People have cooked with the sun for centuries, however, given the ease with which we can press a button on an electric range, its no wonder we haven’t paid much attention to solar cooking. But what if the power to your range went out, or the gas to your cook top suddenly stopped flowing?
Sure, you could build a fire or cook on the grill (so long as the propane or charcoal remained), but what about baking bread, cookies, even meatloaf? Introducing the Sun Oven. The Sun Oven is a most simple, ingenious contraption that you can take most anywhere and bake just about anything without electricity or gas.

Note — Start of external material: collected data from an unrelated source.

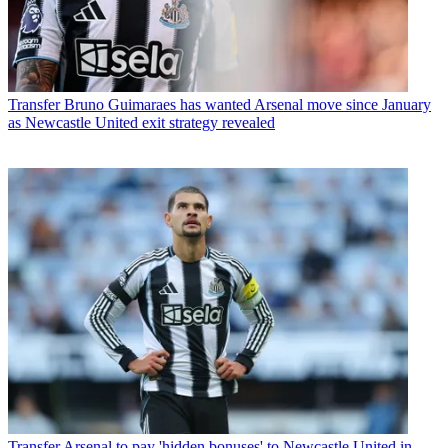
Transfer
Bruno Guimaraes has wanted Arsenal move since January
as Newcastle United exit strategy revealed
Transfer
Arsenal to pay 'hidden bonuses' to Newcastle United in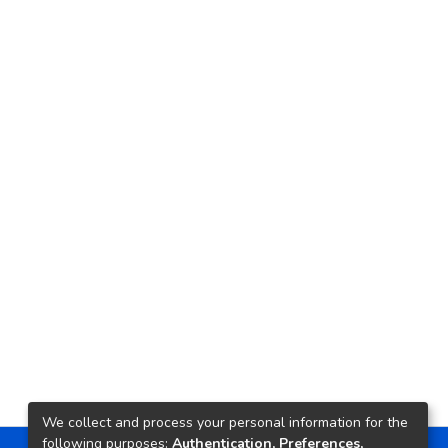
We collect and process your personal information for the
following purposes:
Authentication, Preferences,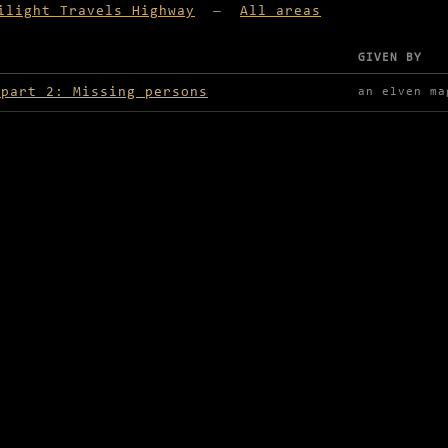
ilight Travels Highway
—
All areas
GIVEN BY
lable in Twilight Travels Highway
 part 2: Missing persons
an elven ma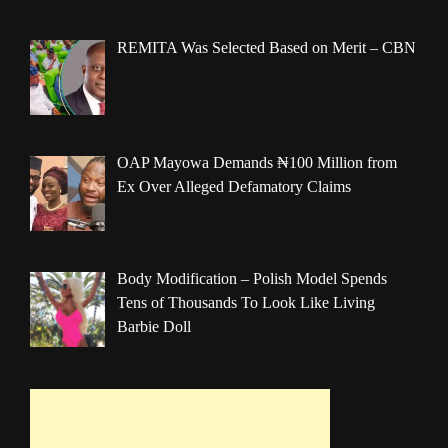
REMITA Was Selected Based on Merit – CBN
OAP Mayowa Demands ₦100 Million from
Ex Over Alleged Defamatory Claims
Body Modification – Polish Model Spends
Tens of Thousands To Look Like Living
Barbie Doll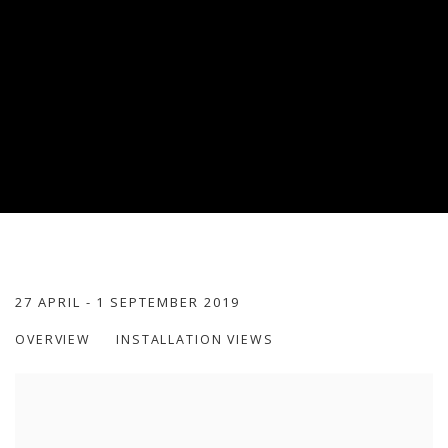
GOLDEN ROOM
27 APRIL - 1 SEPTEMBER 2019
OVERVIEW
INSTALLATION VIEWS
PALAIS DES BEAUX-ARTS, LILLE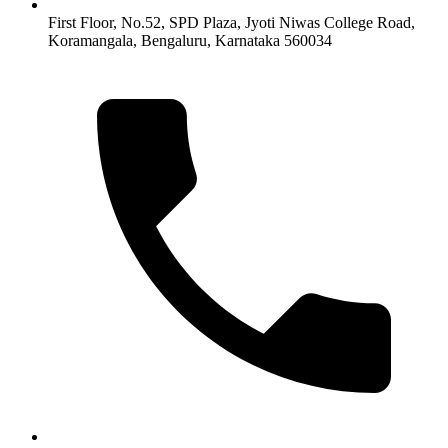
First Floor, No.52, SPD Plaza, Jyoti Niwas College Road,
Koramangala, Bengaluru, Karnataka 560034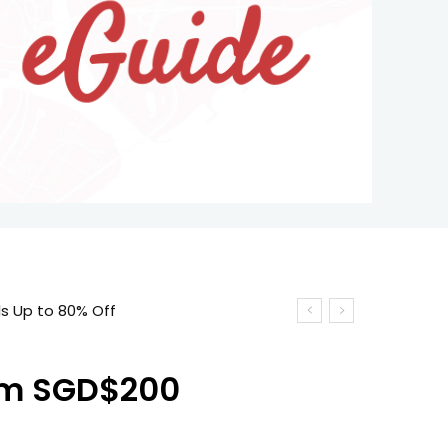
ls Up to 80% Off
rom SGD$200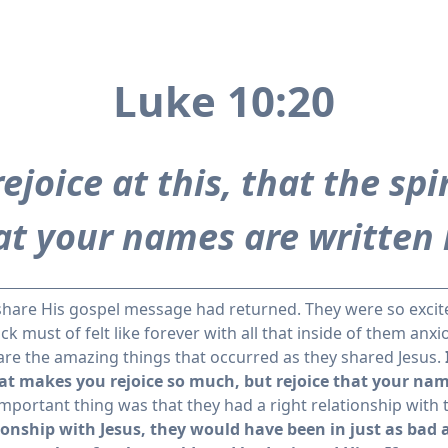
Luke 10:20
ejoice at this, that the spi
hat your names are written 
 share His gospel message had returned. They were so excit
 must of felt like forever with all that inside of them anxi
share the amazing things that occurred as they shared Jesus.
at makes you rejoice so much, but rejoice that your name
portant thing was that they had a right relationship with 
ionship with Jesus, they would have been in just as bad 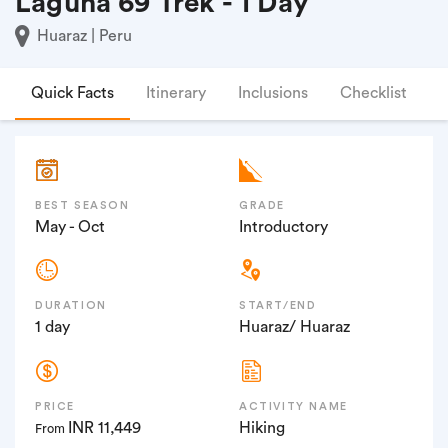
Laguna 69 Trek - 1 Day
Huaraz | Peru
Quick Facts
Itinerary
Inclusions
Checklist
F
BEST SEASON
GRADE
May - Oct
Introductory
DURATION
START/END
1 day
Huaraz/ Huaraz
PRICE
ACTIVITY NAME
INR 11,449
Hiking
From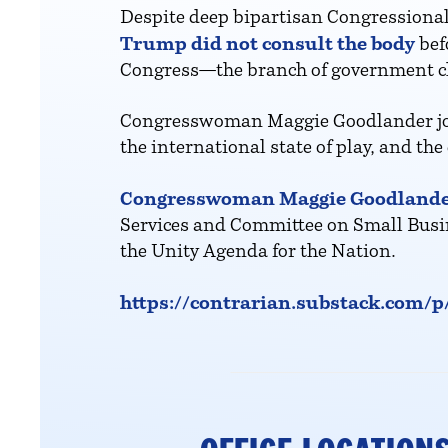
Despite deep bipartisan Congressional
Trump did not consult the body
bef
Congress—the branch of government clos
Congresswoman Maggie Goodlander joins
the international state of play, and t
Congresswoman Maggie Goodland
Services and Committee on Small Busin
the Unity Agenda for the Nation.
https://contrarian.substack.com/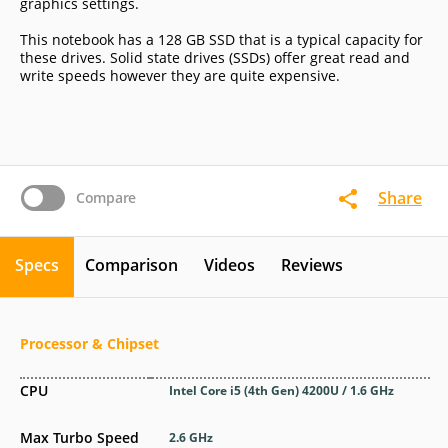
graphics settings.
This notebook has a 128 GB SSD that is a typical capacity for
these drives. Solid state drives (SSDs) offer great read and
write speeds however they are quite expensive.
Share
Compare
Specs
Comparison
Videos
Reviews
Processor & Chipset
CPU
Intel Core i5 (4th Gen) 4200U / 1.6 GHz
Max Turbo Speed
2.6 GHz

Its simple to set up and within about 20 minutes of positioning in the sunlight and closing the lid, the temperature inside the oven can climb to 150 degrees and ultimately reach well over 200 degrees. That may not sound hot enough to bake and cook, but remember that if you’re using a recipe that calls for water or any liquid, water can’t get hotter than 212 degrees without a pressure cooker. Higher cooking temperatures are basically to provide shorter cooking times and browning of foods. Most any food you want to cook will cook just fine in a solar oven. However, in a Sun Oven, it may take a little longer to bake bread or a casserole, but it will still brown very evenly.
You can use a Sun Oven year round provided you have off and on sun for an hour or more during cooking. I own the Sun Oven brand oven. I suggest getting one with multiple reflectors and go with a more sturdy one. The less expensive ones tend not to cook as well. The old saying is true, “You get what you pay for.”, and since you’re likely to only own one solar oven, go ahead and get the right kind. Otherwise, when the power goes out and you’re trying to bake those cookies, you’ll be wishing you had invested the money if you went cheap on your purchase.